Extracted data entries

━━━━━━━━━━

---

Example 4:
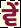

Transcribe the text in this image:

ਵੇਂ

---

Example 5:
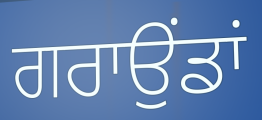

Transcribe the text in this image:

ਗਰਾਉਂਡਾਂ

━━━━━━━━━━

AIM OF THE EXERCISE: Every line of the data above is to be repeated exactly; the images are to be left out.

ANSWER TO THIS EXERCISE:
---

Example 4:

Transcribe the text in this image:

ਵੇਂ

---

Example 5:

Transcribe the text in this image:

ਗਰਾਉਂਡਾਂ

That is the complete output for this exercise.